» **Fragmento del documento**
Editorial 13

La experiencia es, sobre todo, movimiento. Básicamente reflexivo, es siempre una ida (salir de unx mismx: ex) y vuelta (el regreso al sí mismo).

Acerca de la experiencia y lo que aprendimos

 

Transcurrido ya más de un año de vida en pandemia, nada es como era. Si bien estamos transitando una segunda ola intensa y difícil, esta vez hay en el horizonte una esperanza: en algún tiempo estaremos alcanzando algún nivel de inmunidad colectiva -por la vacuna, por la cantidad de personas ya con defensas producto de haber atravesado la enfermedad- que nos permita empezar a pensar en el regreso al afuera de la casa; a esa vida que estuvo tanto tiempo suspendida.

¿Qué hemos aprendido? Quiero rescatar especialmente en este editorial una palabra conocida pero que intentaré refrescar: experiencia. Y lo quiero hacer pensándola como clave para todo proceso de aprendizaje; particularmente intenso como el que todxs tuvimos que hacer en estos largos 15 meses.

La experiencia es, sobre todo, movimiento. Básicamente reflexivo, es siempre una ida (salir de unx mismx: ex) y vuelta (el regreso al sí mismo). Y también, reconocer que algo sucedió en ese tránsito. La experiencia deja en la subjetividad una marca, un efecto, un afecto. Y es por eso que habitualmente se la vincula con la educación como transformación.

» **Líneas extraídas**
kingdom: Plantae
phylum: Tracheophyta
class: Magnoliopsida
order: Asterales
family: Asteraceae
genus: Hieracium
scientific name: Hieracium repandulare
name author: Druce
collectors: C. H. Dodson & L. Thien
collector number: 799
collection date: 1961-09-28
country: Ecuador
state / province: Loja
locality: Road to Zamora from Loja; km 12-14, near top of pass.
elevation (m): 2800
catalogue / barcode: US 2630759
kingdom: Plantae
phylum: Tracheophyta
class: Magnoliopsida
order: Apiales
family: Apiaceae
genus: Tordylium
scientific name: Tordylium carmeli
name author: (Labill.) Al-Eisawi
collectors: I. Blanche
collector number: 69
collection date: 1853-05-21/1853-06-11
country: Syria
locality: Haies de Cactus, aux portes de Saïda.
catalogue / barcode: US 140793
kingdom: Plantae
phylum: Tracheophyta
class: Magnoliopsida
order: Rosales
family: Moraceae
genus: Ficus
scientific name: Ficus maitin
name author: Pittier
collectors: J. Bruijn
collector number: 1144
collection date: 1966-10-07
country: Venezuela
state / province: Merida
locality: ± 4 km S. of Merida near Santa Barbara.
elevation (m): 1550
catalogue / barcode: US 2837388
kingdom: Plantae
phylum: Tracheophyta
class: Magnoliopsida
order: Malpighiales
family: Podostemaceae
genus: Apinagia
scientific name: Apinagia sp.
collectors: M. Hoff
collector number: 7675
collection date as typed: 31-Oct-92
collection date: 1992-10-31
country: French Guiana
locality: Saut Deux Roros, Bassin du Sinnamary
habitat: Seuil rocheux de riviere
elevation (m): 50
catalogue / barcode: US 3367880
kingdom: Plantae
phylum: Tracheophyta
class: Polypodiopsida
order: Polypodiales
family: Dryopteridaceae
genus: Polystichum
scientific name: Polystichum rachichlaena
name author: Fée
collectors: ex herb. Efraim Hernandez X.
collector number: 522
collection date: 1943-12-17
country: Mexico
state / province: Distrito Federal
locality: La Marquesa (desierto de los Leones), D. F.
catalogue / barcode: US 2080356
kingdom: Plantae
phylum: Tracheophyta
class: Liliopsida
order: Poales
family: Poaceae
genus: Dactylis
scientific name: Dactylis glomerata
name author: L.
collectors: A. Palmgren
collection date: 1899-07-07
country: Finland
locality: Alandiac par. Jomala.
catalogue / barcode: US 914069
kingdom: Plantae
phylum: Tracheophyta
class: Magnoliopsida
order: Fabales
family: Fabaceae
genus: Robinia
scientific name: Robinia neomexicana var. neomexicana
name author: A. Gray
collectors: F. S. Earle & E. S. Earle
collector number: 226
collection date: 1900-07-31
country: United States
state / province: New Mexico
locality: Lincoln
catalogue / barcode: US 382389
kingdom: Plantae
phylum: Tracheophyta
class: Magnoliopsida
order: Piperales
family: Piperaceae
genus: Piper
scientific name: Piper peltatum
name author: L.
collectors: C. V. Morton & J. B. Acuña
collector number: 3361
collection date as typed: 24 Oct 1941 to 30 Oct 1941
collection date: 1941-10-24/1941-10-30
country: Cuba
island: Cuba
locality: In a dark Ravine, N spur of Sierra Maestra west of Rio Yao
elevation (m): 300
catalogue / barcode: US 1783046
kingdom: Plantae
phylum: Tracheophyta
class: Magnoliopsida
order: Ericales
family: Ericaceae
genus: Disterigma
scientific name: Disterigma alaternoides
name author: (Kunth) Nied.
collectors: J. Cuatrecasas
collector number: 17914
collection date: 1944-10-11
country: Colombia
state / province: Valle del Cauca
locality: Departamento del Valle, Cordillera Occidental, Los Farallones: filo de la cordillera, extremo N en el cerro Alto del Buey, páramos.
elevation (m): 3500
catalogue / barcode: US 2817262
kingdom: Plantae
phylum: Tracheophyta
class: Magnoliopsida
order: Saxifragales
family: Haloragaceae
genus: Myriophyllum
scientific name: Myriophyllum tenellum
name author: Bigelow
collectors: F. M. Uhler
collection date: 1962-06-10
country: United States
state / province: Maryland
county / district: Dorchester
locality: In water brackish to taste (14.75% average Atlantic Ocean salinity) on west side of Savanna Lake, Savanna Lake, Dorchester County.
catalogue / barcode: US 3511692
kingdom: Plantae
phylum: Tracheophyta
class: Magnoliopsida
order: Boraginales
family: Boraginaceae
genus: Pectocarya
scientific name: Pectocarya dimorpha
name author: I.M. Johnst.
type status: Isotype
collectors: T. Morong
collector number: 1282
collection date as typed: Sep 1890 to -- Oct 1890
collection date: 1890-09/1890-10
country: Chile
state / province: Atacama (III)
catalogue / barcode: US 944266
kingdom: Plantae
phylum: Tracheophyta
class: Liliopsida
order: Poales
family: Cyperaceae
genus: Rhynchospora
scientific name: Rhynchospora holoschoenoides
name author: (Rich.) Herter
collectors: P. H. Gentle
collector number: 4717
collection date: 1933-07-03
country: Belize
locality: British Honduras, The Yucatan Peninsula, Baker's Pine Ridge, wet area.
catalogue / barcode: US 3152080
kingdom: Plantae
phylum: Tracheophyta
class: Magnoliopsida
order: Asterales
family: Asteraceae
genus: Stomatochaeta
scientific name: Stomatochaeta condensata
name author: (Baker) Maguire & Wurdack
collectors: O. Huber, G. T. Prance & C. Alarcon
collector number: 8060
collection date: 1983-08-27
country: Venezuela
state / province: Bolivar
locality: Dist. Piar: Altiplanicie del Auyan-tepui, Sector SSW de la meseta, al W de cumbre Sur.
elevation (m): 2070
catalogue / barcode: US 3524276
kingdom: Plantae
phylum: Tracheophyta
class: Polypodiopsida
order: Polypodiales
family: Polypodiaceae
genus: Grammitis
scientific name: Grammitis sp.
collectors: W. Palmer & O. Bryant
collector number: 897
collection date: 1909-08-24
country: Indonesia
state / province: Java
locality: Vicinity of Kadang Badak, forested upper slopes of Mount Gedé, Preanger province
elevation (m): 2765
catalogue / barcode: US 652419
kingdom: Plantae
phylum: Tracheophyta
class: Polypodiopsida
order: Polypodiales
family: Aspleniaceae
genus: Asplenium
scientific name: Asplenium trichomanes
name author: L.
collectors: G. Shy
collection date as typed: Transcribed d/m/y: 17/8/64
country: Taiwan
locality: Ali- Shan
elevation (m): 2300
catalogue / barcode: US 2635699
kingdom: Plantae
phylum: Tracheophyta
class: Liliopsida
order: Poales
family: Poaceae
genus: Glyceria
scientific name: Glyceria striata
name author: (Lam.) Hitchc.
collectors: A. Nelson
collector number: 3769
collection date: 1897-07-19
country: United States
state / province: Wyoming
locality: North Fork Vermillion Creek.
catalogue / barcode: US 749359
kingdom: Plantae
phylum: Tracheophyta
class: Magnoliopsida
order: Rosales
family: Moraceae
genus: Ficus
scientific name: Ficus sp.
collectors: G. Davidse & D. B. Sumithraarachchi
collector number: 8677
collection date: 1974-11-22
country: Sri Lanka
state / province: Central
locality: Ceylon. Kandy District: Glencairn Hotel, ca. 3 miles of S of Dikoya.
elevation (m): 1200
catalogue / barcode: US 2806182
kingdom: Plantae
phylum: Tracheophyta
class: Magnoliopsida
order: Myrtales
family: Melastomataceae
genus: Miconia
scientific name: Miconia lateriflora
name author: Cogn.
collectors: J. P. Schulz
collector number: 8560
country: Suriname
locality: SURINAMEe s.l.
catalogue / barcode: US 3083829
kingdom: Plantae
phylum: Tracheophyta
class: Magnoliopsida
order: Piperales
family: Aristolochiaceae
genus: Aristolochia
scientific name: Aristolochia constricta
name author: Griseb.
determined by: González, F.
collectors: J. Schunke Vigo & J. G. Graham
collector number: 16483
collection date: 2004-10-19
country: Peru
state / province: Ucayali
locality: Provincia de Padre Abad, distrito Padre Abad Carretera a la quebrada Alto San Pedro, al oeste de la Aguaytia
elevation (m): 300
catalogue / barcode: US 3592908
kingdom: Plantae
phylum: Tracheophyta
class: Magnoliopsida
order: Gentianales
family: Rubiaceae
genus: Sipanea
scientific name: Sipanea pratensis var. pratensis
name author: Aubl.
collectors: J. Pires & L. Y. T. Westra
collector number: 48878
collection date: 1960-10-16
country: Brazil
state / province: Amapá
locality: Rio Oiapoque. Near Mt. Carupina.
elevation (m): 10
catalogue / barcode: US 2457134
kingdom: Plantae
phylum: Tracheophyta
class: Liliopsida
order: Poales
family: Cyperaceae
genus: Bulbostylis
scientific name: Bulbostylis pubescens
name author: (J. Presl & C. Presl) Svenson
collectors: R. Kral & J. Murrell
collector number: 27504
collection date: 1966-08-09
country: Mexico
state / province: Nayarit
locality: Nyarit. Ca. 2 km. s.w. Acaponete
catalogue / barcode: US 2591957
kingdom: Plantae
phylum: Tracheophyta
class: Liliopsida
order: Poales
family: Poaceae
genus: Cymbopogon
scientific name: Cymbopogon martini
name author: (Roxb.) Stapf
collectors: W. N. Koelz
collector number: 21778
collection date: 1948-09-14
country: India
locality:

» **Problemas para resolver**
1. Responde con datos del editorial sobre la experiencia:
(a) ¿Cuánto tiempo de vida en pandemia ha transcurrido según el texto?
(b) ¿Qué dos motivos se mencionan para alcanzar algún nivel de inmunidad colectiva?
(c) ¿Con qué se vincula habitualmente la experiencia?
2. Prolonga el editorial sobre la experiencia a partir de su último párrafo.

» **Resultados del ejercicio**
1.
(a) Más de un año; el texto también habla de «estos largos 15 meses».
(b) La vacuna y la cantidad de personas que ya tienen defensas por haber atravesado la enfermedad.
(c) Con la educación como transformación.

2.
Escribir sobre la experiencia, si nos toca profundamente, si nos ha hecho mella, tiene algo de inasible, de impronunciable; cualquier intento de contarla va acompañado de un sentimiento íntimo de incompletud, de incapacidad para expresar todos sus matices, los efectos personales con los que fue vivida. Esta dificultad es lo mismo que vuelve valiosa la experiencia propia, de la misma forma que hace valioso al lenguaje es su dimensión impronunciable. La experiencia no es lo que agota el sentido, no es aquello que se vuelve ley, sino que es aquello que trabaja en el interior de la fragilidad humana. Pero es también la posibilidad de decir algo. Necesitamos encontrar las palabras, los pensamientos, relatos, diversas formas de textualidad para abrirnos realmente a la posibilidad de la experiencia, para hacernos sensibles a ella. Doble paradoja, entonces, porque en un mundo saturado de palabras éstas suenan muchas veces huecas a la hora de bucear en el lenguaje para darle sentido a la experiencia vivida. Necesitamos del silencio, de ese detenernos para agudizar la escucha.

En este tiempo estamos en la búsqueda de nuevas palabras con sentido que nos permitan conectarnos de nuevo con nuestra capacidad de vincularnos de otra manera con el mundo, con lxs otrxs, con nosotrxs mismxs.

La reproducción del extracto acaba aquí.